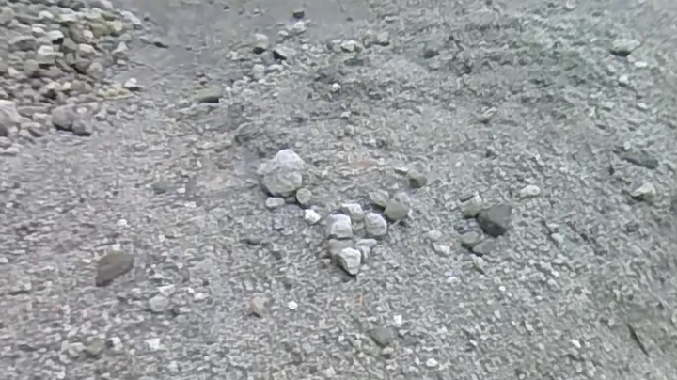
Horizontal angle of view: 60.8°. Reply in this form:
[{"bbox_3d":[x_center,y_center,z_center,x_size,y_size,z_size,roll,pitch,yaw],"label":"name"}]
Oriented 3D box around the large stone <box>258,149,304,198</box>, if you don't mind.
[{"bbox_3d":[-0.162,-0.039,1.707,0.133,0.076,0.138,-12,43,-12],"label":"large stone"}]

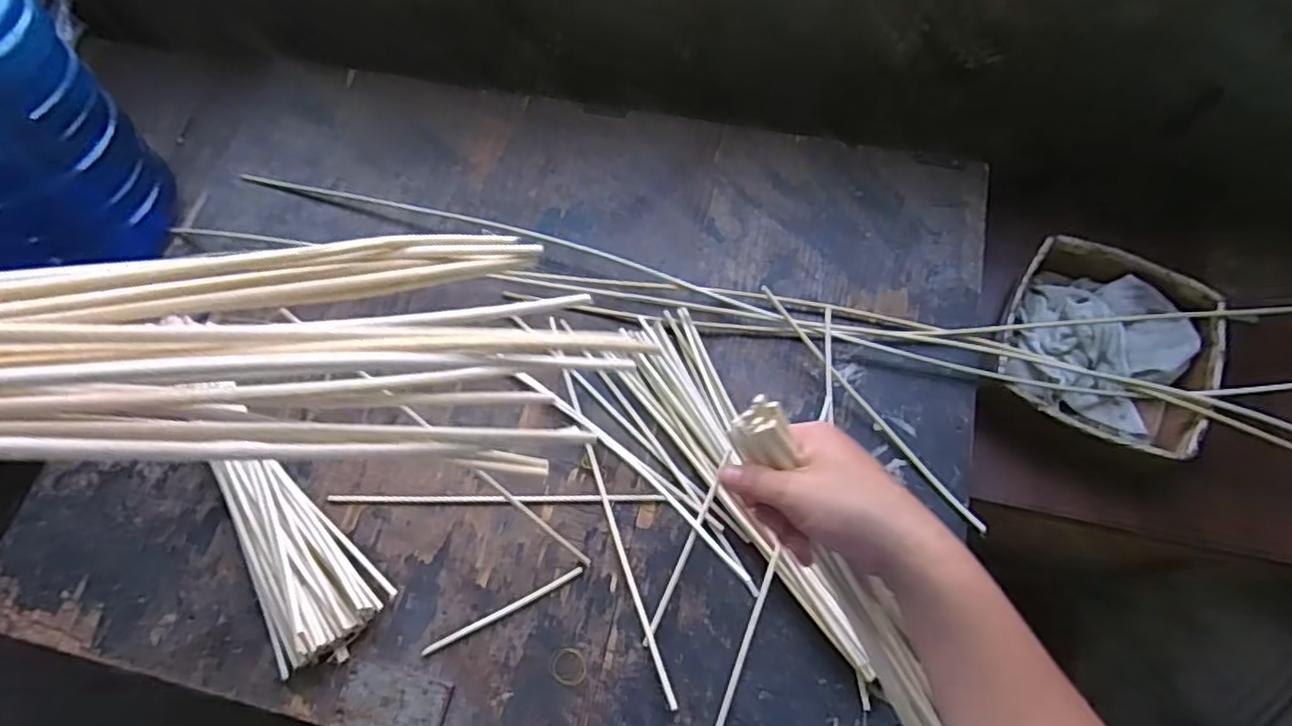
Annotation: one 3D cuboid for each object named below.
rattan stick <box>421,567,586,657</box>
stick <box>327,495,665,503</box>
[{"bbox_3d":[-0.165,0.288,0.784,0.196,0.008,0.010,-27,69,-8],"label":"rattan stick"},{"bbox_3d":[-0.186,0.167,0.831,0.414,0.013,0.010,-1,68,3],"label":"stick"}]

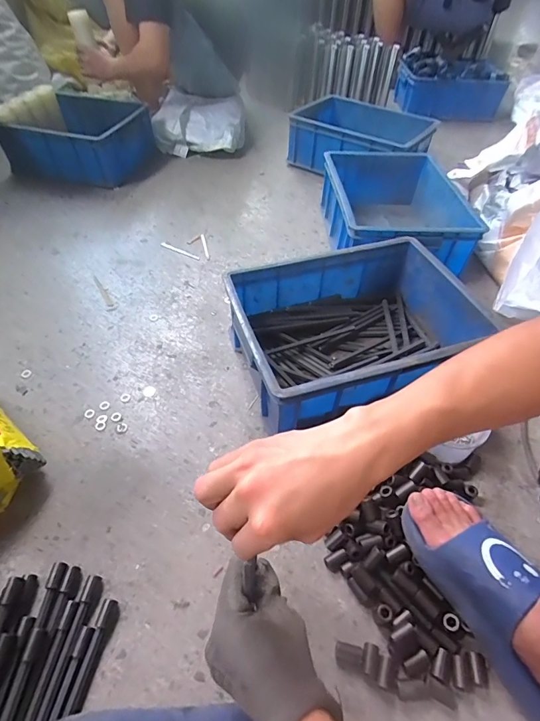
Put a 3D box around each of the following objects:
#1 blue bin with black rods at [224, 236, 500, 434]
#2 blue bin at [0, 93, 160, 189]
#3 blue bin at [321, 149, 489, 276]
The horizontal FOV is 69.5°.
[{"bbox_3d":[0.145,-0.049,0.700,0.393,0.148,0.287,-14,51,-13],"label":"blue bin with black rods"},{"bbox_3d":[-0.586,-0.716,1.264,0.439,0.144,0.301,14,50,10],"label":"blue bin"},{"bbox_3d":[0.309,-0.380,0.989,0.330,0.148,0.450,3,49,1],"label":"blue bin"}]

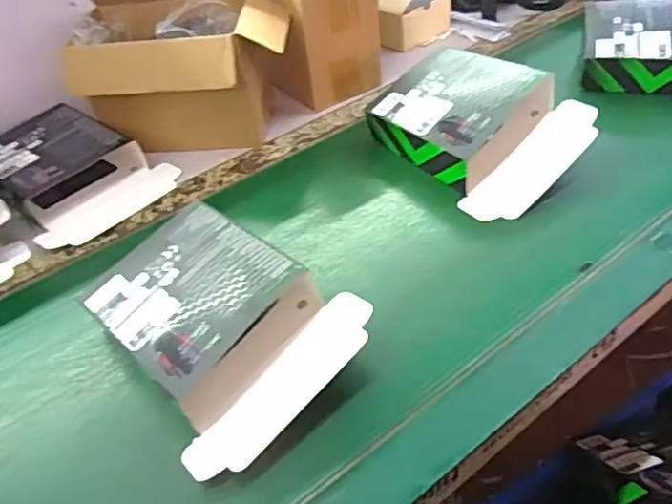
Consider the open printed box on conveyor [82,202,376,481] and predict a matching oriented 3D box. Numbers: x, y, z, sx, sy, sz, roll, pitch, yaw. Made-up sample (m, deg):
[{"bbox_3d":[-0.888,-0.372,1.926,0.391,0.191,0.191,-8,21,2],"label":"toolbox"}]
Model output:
[{"bbox_3d":[-0.108,0.064,0.549,0.192,0.090,0.245,-37,51,-27],"label":"open printed box on conveyor"}]

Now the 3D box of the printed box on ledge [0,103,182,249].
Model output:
[{"bbox_3d":[-0.357,-0.119,0.787,0.182,0.059,0.228,-36,50,-26],"label":"printed box on ledge"}]

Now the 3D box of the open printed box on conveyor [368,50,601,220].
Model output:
[{"bbox_3d":[0.176,-0.167,0.740,0.178,0.097,0.257,-34,50,-25],"label":"open printed box on conveyor"}]

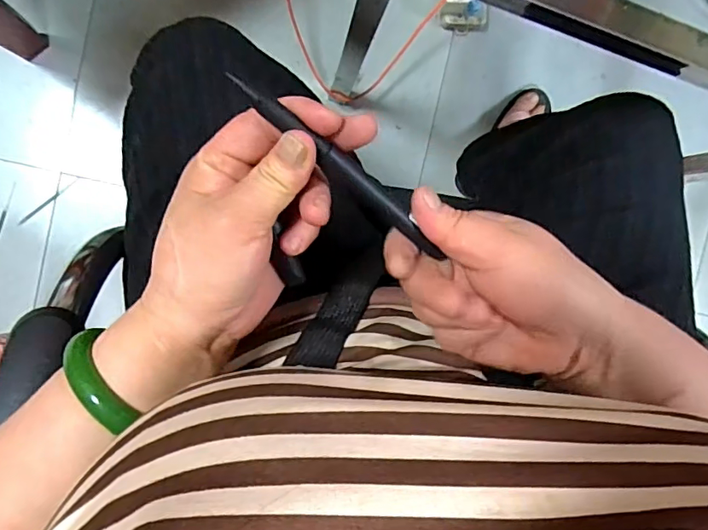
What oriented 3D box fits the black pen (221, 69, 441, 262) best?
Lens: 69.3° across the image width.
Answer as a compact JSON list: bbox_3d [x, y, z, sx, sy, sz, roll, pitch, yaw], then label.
[{"bbox_3d":[-0.002,-0.043,0.239,0.127,0.009,0.011,39,87,-24],"label":"black pen"}]

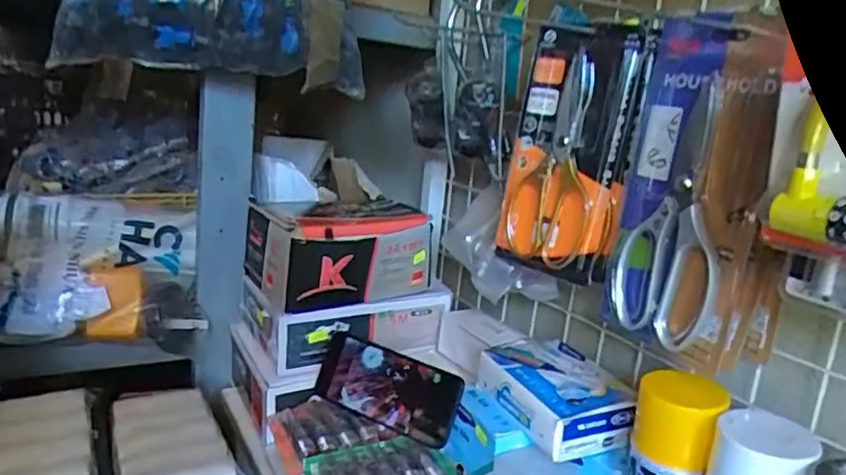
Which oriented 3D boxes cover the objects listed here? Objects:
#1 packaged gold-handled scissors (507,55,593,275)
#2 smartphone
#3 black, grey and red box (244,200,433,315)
[{"bbox_3d":[0.122,-0.071,0.607,0.085,0.193,0.012,3,-3,41],"label":"packaged gold-handled scissors"},{"bbox_3d":[-0.038,0.158,0.658,0.160,0.074,0.012,16,-10,24],"label":"smartphone"},{"bbox_3d":[-0.096,0.016,0.739,0.187,0.094,0.134,-2,15,-36],"label":"black, grey and red box"}]

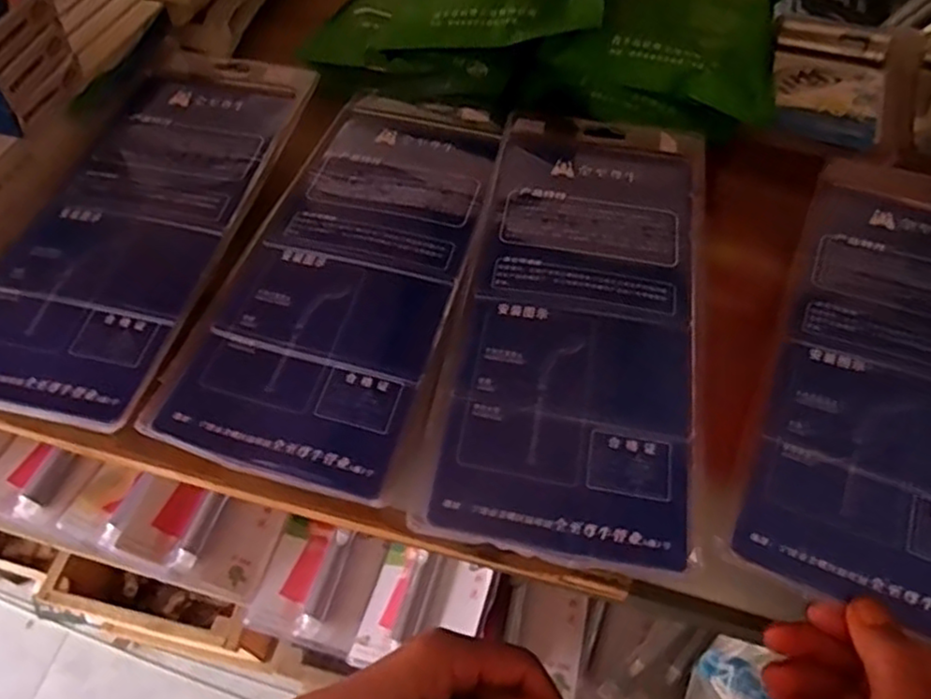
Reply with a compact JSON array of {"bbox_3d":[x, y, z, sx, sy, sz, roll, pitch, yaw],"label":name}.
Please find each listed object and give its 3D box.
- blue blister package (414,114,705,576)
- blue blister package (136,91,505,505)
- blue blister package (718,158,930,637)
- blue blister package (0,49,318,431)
[{"bbox_3d":[0.070,-0.031,0.399,0.130,0.012,0.305,10,58,6],"label":"blue blister package"},{"bbox_3d":[-0.063,-0.063,0.423,0.135,0.015,0.304,14,59,8],"label":"blue blister package"},{"bbox_3d":[0.263,0.002,0.392,0.142,0.013,0.323,26,60,14],"label":"blue blister package"},{"bbox_3d":[-0.213,-0.102,0.458,0.145,0.033,0.333,11,58,6],"label":"blue blister package"}]

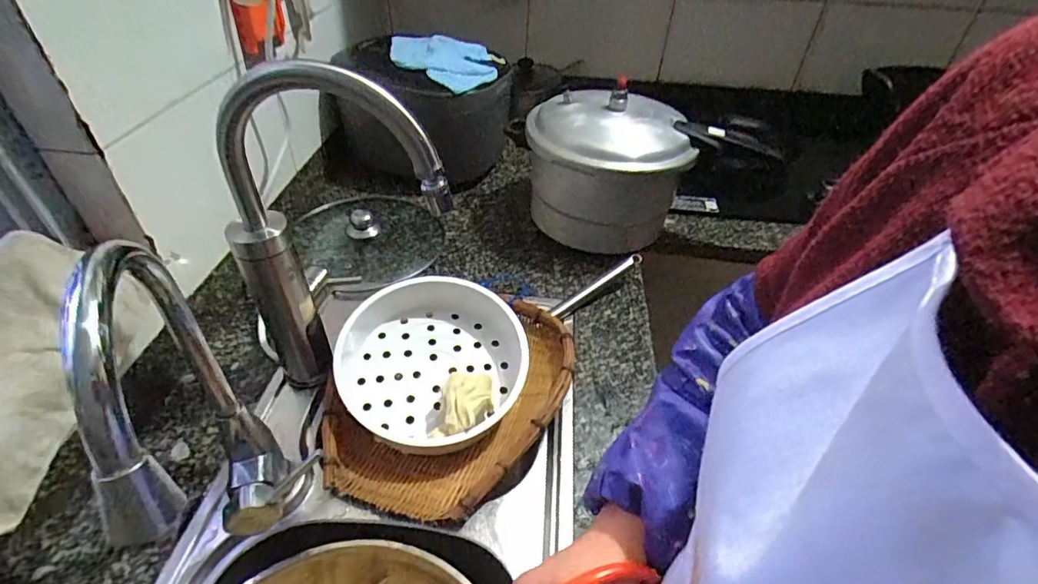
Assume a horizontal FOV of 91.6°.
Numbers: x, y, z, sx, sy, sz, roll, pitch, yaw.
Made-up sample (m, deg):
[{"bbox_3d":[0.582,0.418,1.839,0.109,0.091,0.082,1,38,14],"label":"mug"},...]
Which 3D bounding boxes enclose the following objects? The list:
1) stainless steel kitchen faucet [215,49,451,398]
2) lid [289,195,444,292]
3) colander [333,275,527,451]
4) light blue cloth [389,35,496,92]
[{"bbox_3d":[-0.174,-0.034,0.515,0.220,0.375,0.046,5,42,1],"label":"stainless steel kitchen faucet"},{"bbox_3d":[-0.252,-0.112,0.842,0.230,0.046,0.252,2,42,-2],"label":"lid"},{"bbox_3d":[-0.111,0.079,0.625,0.225,0.070,0.225,3,53,-4],"label":"colander"},{"bbox_3d":[-0.126,-0.418,0.901,0.139,0.051,0.193,-28,51,-30],"label":"light blue cloth"}]

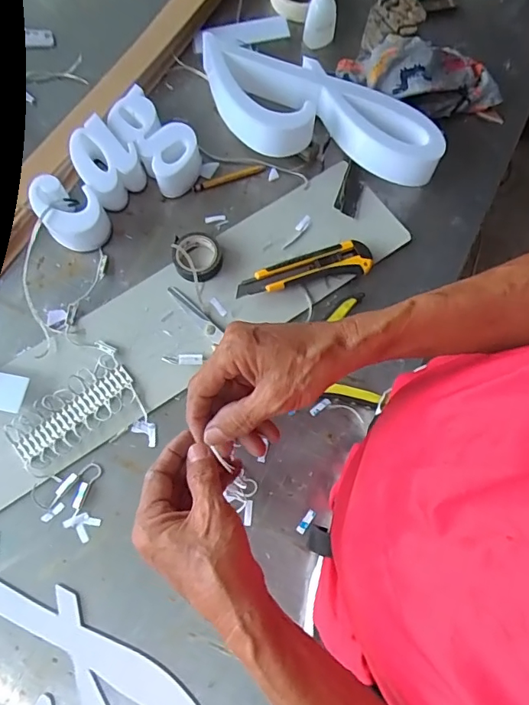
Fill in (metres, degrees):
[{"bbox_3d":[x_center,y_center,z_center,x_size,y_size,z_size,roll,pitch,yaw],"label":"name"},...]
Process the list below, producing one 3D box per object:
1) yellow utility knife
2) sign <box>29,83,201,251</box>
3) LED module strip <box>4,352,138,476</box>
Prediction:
[{"bbox_3d":[0.046,-0.095,0.572,0.160,0.020,0.037,-15,76,-6],"label":"yellow utility knife"},{"bbox_3d":[-0.181,-0.212,0.590,0.122,0.049,0.197,41,78,9],"label":"sign"},{"bbox_3d":[-0.206,0.063,0.527,0.138,0.010,0.064,-43,80,-11],"label":"LED module strip"}]

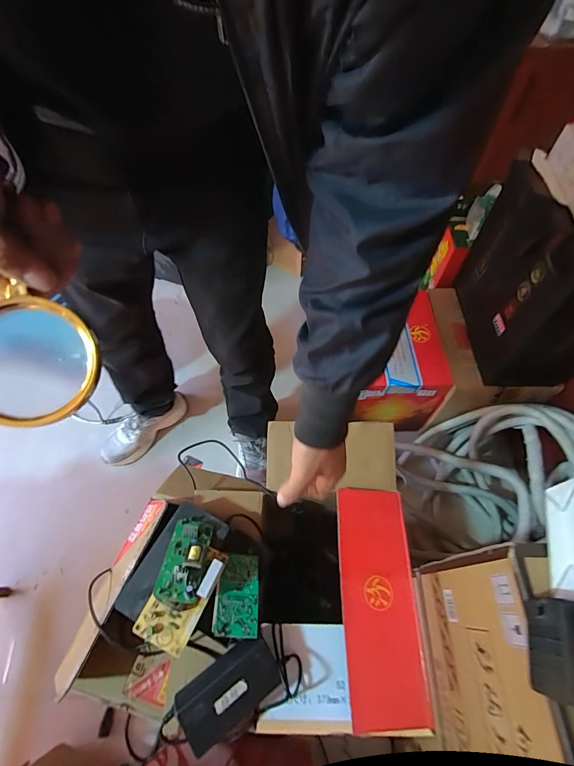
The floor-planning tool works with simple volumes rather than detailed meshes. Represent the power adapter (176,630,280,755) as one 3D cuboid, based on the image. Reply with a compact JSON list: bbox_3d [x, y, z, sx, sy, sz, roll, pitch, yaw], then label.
[{"bbox_3d":[-0.087,0.458,0.544,0.146,0.051,0.080,-30,63,-17],"label":"power adapter"}]

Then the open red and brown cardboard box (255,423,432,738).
[{"bbox_3d":[0.102,0.392,0.786,0.259,0.306,0.487,1,59,1],"label":"open red and brown cardboard box"}]

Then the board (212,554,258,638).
[{"bbox_3d":[-0.082,0.344,0.593,0.070,0.008,0.119,12,41,-15],"label":"board"}]

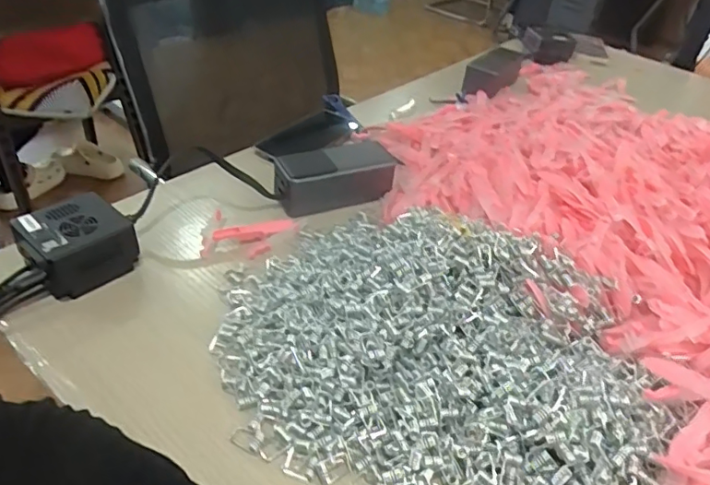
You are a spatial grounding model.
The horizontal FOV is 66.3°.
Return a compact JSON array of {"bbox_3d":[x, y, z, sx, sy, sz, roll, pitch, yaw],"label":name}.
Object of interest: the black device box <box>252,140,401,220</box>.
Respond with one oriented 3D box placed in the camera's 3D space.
[{"bbox_3d":[-0.021,-0.077,0.606,0.139,0.054,0.063,-13,43,-23],"label":"black device box"}]

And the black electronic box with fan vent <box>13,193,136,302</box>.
[{"bbox_3d":[-0.244,0.005,0.482,0.078,0.060,0.077,30,44,26],"label":"black electronic box with fan vent"}]

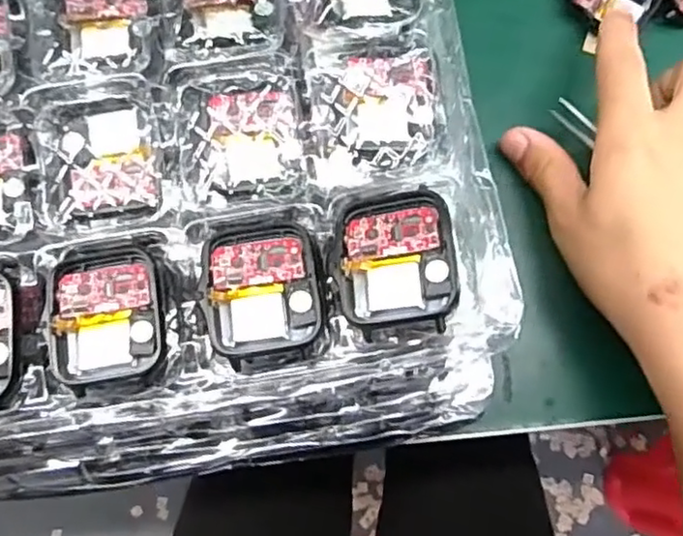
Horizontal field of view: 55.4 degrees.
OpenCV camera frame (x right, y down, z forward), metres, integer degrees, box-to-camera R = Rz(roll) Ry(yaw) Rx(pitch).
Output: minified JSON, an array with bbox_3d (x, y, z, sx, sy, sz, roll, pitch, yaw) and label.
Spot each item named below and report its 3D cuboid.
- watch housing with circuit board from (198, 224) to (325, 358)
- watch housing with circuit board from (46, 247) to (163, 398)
[{"bbox_3d":[-0.026,0.007,0.215,0.038,0.006,0.043,-9,77,-2],"label":"watch housing with circuit board"},{"bbox_3d":[-0.078,0.015,0.217,0.036,0.006,0.046,-10,77,-2],"label":"watch housing with circuit board"}]

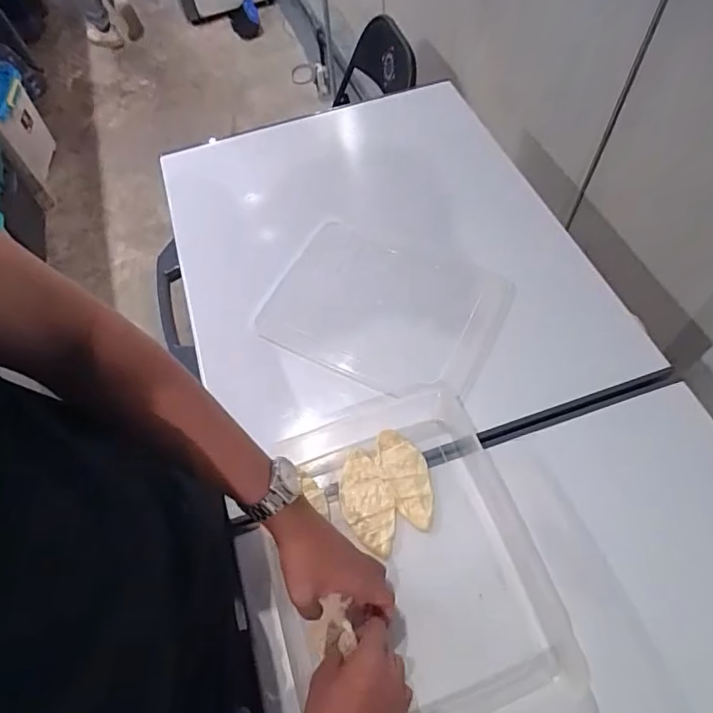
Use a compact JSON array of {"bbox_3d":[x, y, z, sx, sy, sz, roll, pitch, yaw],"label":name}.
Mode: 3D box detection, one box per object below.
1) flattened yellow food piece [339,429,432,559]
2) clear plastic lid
[{"bbox_3d":[0.039,0.174,0.642,0.123,0.013,0.134,-26,59,-12],"label":"flattened yellow food piece"},{"bbox_3d":[0.049,-0.087,0.797,0.350,0.027,0.282,24,62,19],"label":"clear plastic lid"}]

- Task details: Your copy should hold the lines from the one with "Then the open" up to and including the one with "Object of interest: the", exactly as in the data above, and no pictures.

- Output for this task:
Then the open red and brown cardboard box (255,423,432,738).
[{"bbox_3d":[0.102,0.392,0.786,0.259,0.306,0.487,1,59,1],"label":"open red and brown cardboard box"}]

Then the board (212,554,258,638).
[{"bbox_3d":[-0.082,0.344,0.593,0.070,0.008,0.119,12,41,-15],"label":"board"}]

You are a spatial grounding model.
The horizontal FOV is 66.3°.
Return a compact JSON array of {"bbox_3d":[x, y, z, sx, sy, sz, roll, pitch, yaw],"label":name}.
Object of interest: the black device box <box>252,140,401,220</box>.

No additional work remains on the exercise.